The major components of Khan Academy include:[30]

  • a personalized learning engine to help people track what they have learned and recommend what they can do next
  • a video library with over 4500 videos in various topic areas and over 300 million lessons delivered.[5][6][31] These videos are licensed under a Creative Commons Attribution-NonCommercial-ShareAlike 3.0 License.[5]
  • automated exercises with continuous assessment; as of August 2013, there are 100,000 practice exercises, mainly in math. As of February 2013, over one billion problems have been answered on the site.
Homer's The Life Line, Smarthistory[32]

A November 2011 grant of $5 million from Ireland-based The O'Sullivan Foundation, founded by Avego MD and cloud computing pioneer Sean O'Sullivan, will be directed to three initiatives:

  1. Expanding the teaching faculty
  2. Extending content through crowd-sourced contributions following a Wikipedia-style model
  3. Developing curricula to help users blend the content with physical teaching through STEM learning

Recent teaching appointees as a result of the grant include Dr. Steven Zucker, formerly of Pratt Institute, and Dr. Beth Harris, from the Smarthistory project at the Museum of Modern Art in New York, to produce art and history content. YouTube video creators Vi Hart and Brit Cruise have also joined the teaching faculty.[33]

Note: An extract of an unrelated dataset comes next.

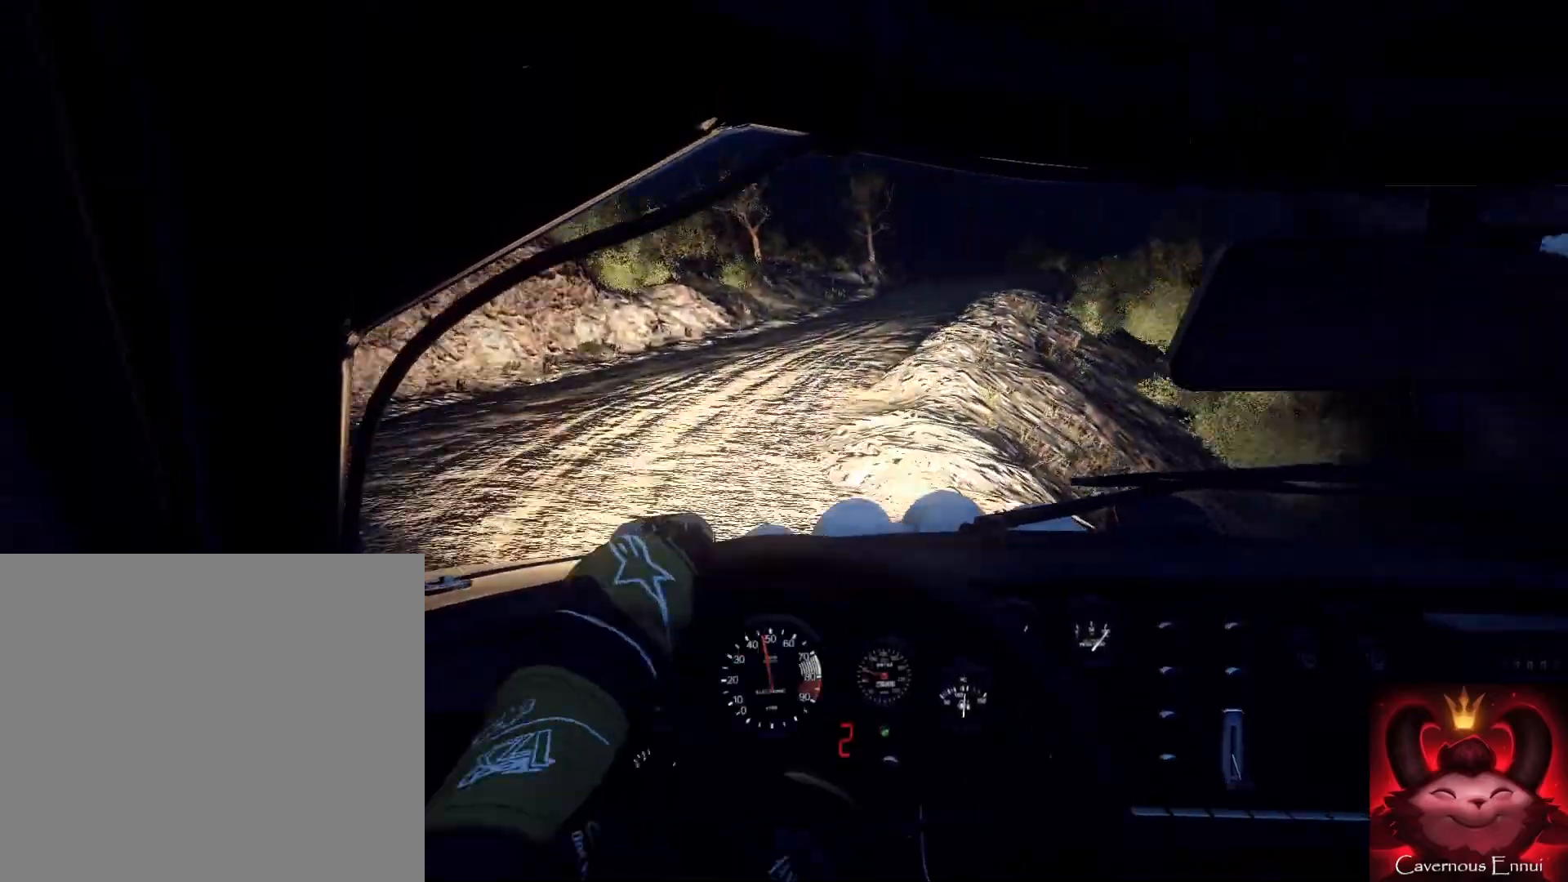
{"buttons": [], "left_stick": "right", "right_stick": "center", "events": [[33, "right_stick", "up"], [267, "right_stick", "center"], [333, "left_stick", "center"], [500, "left_stick", "right"]]}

Salman Khan: Let's use video to reinvent education, TED[34]
  • In 2009, the Khan Academy received the Microsoft Tech Award for education.[26]
  • In 2010 at the Aspen Ideas Festival, Bill Gates endorsed the learning resource, calling it "unbelievable" and saying "I've been using [Khan Academy] with my kids".[10][35]
  • In 2010, Google's Project 10100 provided $2 million to support the creation of more courses, to allow for translation of the Khan Academy's content, and to allow for the hiring of additional staff.[36]
  • An article featuring Khan Academy and Salman Khan appeared in the August 2011 issue of Wired Magazine.[37]
  • In November 2011, the Khan Academy received a $5 million grant from the O'Sullivan Foundation.[38]
  • In March 2012, Khan Academy was featured on CBS 60 Minutes.[39]
  • In April 2012, Salman Khan was listed among the Time 100 Most Influential People for 2012[40]
  • The Khan Academy app features in many 'best educational apps' lists, including the one from BBC Active[41]

Educational impact

There are many who support Khan Academy for its technological ingenuity and its ability to introduce different educational dynamics. The Khan Academy's ability to freely distribute lessons has demonstrated technology's ability to eliminate economic barriers that prevent effective education, as long as an individual has regular access to an internet enabled computer. Since Benjamin Bloom's 1984 study on the effectiveness of "one-on-one tutoring," close student-teacher interaction has been aggressively sought after.[42] However, both the cost and the realistic implementation of this ideal has been an issue. Critics promote that the Khan Academy has addressed these issues, through both cost-free nature of the site and its wide accessibility via the internet.